◆ SUPPLIED PASSAGE
=====
Clem McCarthy (September 9, 1882 – June 4, 1962) was an American sportscaster and public address announcer. He also lent his voice to Pathe News's RKO newsreels. He was known for his gravelly voice and dramatic style, a "whiskey tenor" as sports announcer and executive David J. Halberstam has called it.

Early years
McCarthy was born Charles Louis McCarthy in East Bloomfield, New York. His father's work as a dealer and auctioneer of horses gave the young McCarthy frequent access to horse fairs and race tracks across the United States. Although he wanted to be a jockey, he grew too big and instead began reporting on horse writing in Southern California in the 1920s.

Career 
As Halberstam's book Sports on New York Radio notes, McCarthy is considered one of horse racing's great callers, setting the stage for well-known voices from Cawood Ledford to Dave Johnson. He was the first public-address announcer at a major American racetrack, Arlington Park in Arlington Heights, Illinois. Installation of a public address system there in 1927 provided that opportunity.

In addition to being a race caller for racetracks and NBC Radio, he was a top boxing announcer, too. His most often replayed boxing sportscast is probably his NBC radio call of the 1938 Joe Louis-Max Schmeling rematch at Yankee Stadium:

Louis, right and left to the head, a left to the jaw, a right to the head, and [referee Art] Donovan is watching carefully. Louis measures him. Right to the body, a left up to the jaw, and Schmeling is down! The count is five! Five, six, seven, eight -- the men are in the ring! The fight is over, on a technical knock out. Max Schmeling is beaten in one round!
=====
◆ WORK TASK A
In the Clem McCarthy biography, what town and state was McCarthy born in?
◆ WORK TASK B
Rewrite the stretch of the Clem McCarthy biography from "Early years" through "provided that opportunity.", putting "Washington Park" in place of "Arlington Park".
The listing has no connection to the Clem McCarthy biography.

◆ Dataset entries
=====
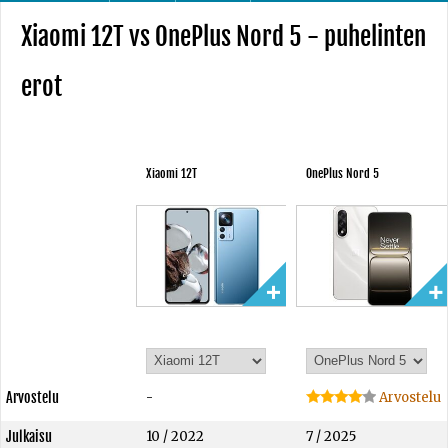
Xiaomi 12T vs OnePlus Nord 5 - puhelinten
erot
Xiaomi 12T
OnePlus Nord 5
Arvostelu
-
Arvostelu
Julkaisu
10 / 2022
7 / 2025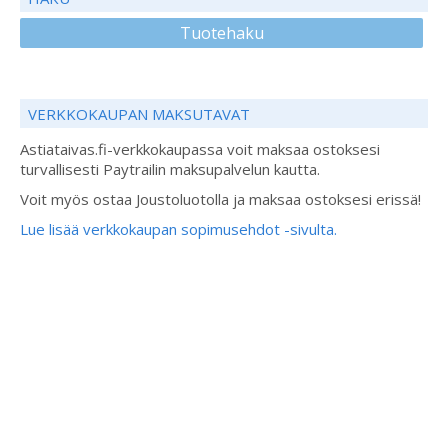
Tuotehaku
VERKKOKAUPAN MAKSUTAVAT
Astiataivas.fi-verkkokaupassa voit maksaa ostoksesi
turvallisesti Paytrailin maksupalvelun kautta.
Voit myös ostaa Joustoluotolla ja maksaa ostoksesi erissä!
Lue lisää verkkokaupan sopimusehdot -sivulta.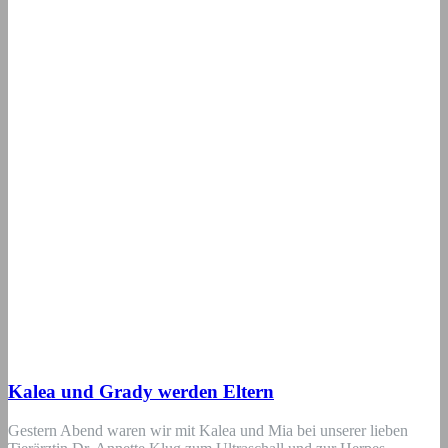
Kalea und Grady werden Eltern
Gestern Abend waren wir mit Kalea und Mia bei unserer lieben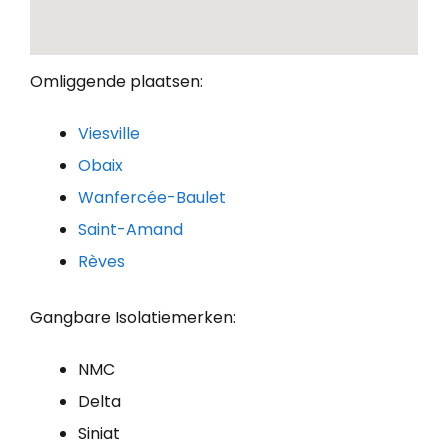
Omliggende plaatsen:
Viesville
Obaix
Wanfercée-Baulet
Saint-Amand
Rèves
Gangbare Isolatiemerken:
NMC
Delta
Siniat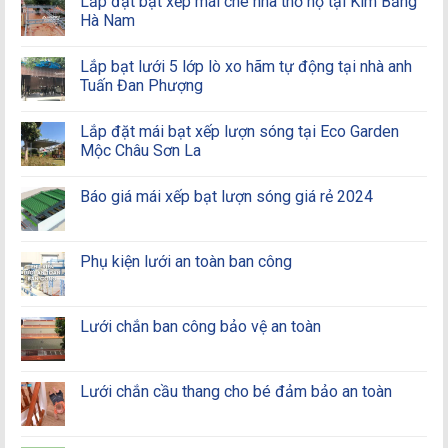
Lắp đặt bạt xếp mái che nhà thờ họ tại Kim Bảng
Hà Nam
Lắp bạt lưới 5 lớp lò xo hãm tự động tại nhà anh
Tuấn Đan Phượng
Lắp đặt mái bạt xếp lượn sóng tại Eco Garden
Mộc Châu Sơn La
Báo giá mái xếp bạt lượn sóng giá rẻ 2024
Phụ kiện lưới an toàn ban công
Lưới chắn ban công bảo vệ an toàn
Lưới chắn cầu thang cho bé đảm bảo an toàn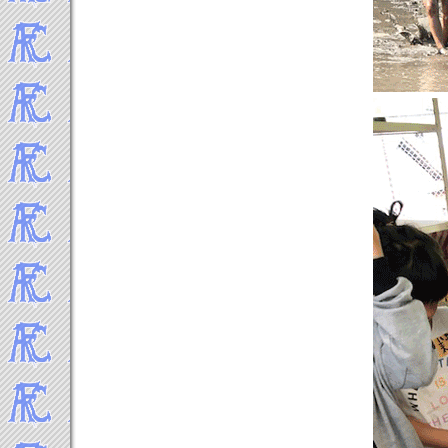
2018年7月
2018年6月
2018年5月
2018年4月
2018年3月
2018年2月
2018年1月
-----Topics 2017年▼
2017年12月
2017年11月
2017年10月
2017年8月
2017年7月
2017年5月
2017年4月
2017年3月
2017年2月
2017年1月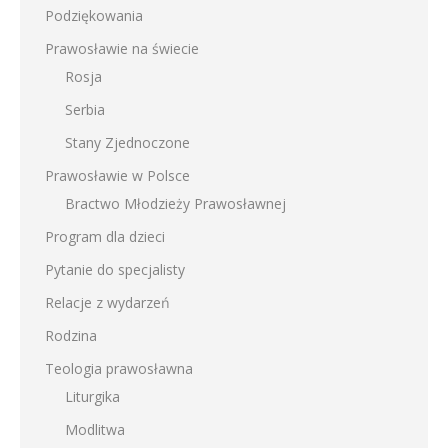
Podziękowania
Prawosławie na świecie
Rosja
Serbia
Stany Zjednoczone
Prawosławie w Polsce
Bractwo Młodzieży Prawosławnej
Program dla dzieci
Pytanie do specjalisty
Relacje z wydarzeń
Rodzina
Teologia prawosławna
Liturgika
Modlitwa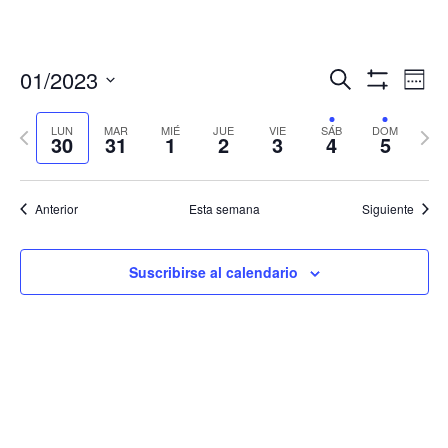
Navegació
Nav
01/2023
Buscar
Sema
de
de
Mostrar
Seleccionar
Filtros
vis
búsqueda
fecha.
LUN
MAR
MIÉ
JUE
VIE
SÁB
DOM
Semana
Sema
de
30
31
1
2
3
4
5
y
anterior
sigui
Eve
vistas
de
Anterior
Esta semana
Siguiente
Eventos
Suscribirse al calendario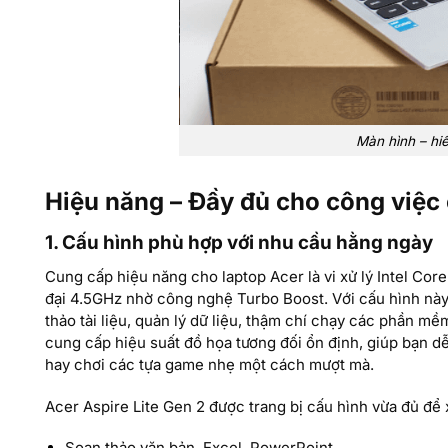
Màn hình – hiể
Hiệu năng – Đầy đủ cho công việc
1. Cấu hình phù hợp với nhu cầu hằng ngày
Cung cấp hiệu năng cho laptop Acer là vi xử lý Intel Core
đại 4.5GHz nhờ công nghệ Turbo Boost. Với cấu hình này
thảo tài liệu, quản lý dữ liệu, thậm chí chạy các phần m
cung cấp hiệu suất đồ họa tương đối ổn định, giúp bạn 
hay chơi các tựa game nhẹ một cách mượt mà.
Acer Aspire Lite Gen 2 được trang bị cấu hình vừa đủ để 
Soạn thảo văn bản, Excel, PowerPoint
=====
◆ OUTPUT A
East Bloomfield, New York.

◆ OUTPUT B
Early years
McCarthy was born Charles Louis McCarthy in East Bloomfield, New York. His father's work as a dealer and auctioneer of horses gave the young McCarthy frequent access to horse fairs and race tracks across the United States. Although he wanted to be a jockey, he grew too big and instead began reporting on horse writing in Southern California in the 1920s.

Career 
As Halberstam's book Sports on New York Radio notes, McCarthy is considered one of horse racing's great callers, setting the stage for well-known voices from Cawood Ledford to Dave Johnson. He was the first public-address announcer at a major American racetrack, Washington Park in Arlington Heights, Illinois. Installation of a public address system there in 1927 provided that opportunity.